I moved a little closer to the fire. Not too close, heeding Noah’s warning about warming up too fast and knowing it was true—I’d had frostbite before.

 

A few feet from the fire, I bent and sat cross-legged, then started drying my hair. They continued to stare as if
none
of them had ever seen a naked woman before.

 

“You know, you look even better without your clothes,” Tesler said. “And you looked damned fine in them.”

 

I ignored him and squeezed water out of my hair.

 

He continued. “I heard you have a couple of kids. Can’t tell. You didn’t lose your figure, that’s for sure.”

 

Actually, any “figure” I had these days came courtesy of my kids. I’d always been thin—athletic and boyish.
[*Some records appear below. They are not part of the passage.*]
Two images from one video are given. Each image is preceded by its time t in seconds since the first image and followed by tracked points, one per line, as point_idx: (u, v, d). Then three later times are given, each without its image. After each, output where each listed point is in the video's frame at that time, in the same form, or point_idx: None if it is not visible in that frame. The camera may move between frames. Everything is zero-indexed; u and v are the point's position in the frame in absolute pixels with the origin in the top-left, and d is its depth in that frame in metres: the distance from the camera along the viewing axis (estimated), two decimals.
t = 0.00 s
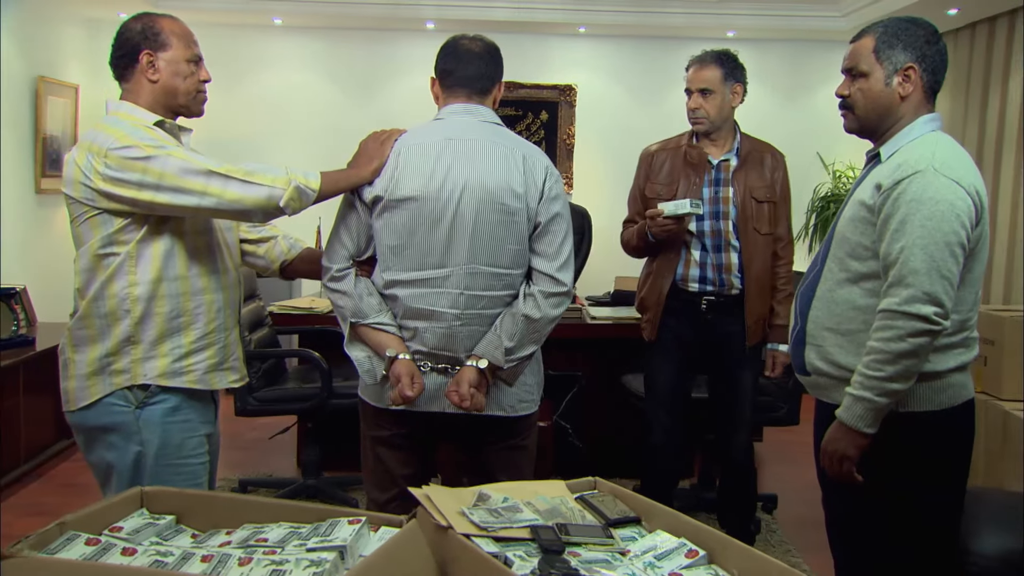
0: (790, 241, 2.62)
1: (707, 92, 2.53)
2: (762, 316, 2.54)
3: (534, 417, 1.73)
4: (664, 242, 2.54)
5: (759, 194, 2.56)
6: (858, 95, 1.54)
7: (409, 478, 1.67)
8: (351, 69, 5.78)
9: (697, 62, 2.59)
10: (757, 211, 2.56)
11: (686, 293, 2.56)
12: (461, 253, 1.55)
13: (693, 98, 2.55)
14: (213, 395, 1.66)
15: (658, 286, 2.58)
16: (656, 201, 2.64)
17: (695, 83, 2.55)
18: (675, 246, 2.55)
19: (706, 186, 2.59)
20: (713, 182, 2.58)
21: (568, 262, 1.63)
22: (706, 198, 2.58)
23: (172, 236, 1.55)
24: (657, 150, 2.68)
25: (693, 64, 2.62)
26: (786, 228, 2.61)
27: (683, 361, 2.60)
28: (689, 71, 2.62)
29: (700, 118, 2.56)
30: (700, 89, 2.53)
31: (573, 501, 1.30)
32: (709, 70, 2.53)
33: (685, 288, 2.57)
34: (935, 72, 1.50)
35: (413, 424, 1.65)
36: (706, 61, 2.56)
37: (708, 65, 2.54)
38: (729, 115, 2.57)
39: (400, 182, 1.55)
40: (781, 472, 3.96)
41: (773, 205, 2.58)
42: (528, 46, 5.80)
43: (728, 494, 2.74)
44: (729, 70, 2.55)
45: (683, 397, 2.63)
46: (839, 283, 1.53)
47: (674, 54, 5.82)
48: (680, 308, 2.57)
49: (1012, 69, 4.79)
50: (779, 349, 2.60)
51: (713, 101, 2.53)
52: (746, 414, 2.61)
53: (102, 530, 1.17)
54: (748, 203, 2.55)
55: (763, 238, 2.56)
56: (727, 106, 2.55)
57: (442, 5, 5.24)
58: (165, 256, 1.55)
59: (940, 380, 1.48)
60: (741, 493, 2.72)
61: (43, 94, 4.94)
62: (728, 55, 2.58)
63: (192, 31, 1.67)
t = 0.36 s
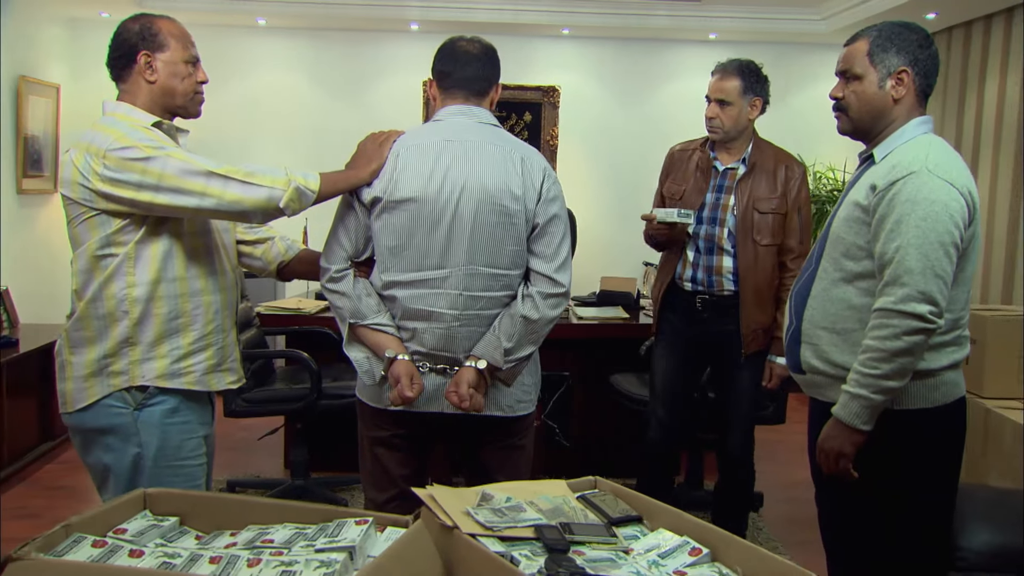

But now there was some swell to my hips and I’d graduated to a B cup. Not that Clay cared—if he even noticed. Things like that weren’t important to him.

 

At that moment, though, I would have preferred my old body. Maybe it would make Tesler change his mind. Wishful thinking, I know. He didn’t care what I looked like. His interest had nothing to do with sex and attraction. It was all about dominance and control.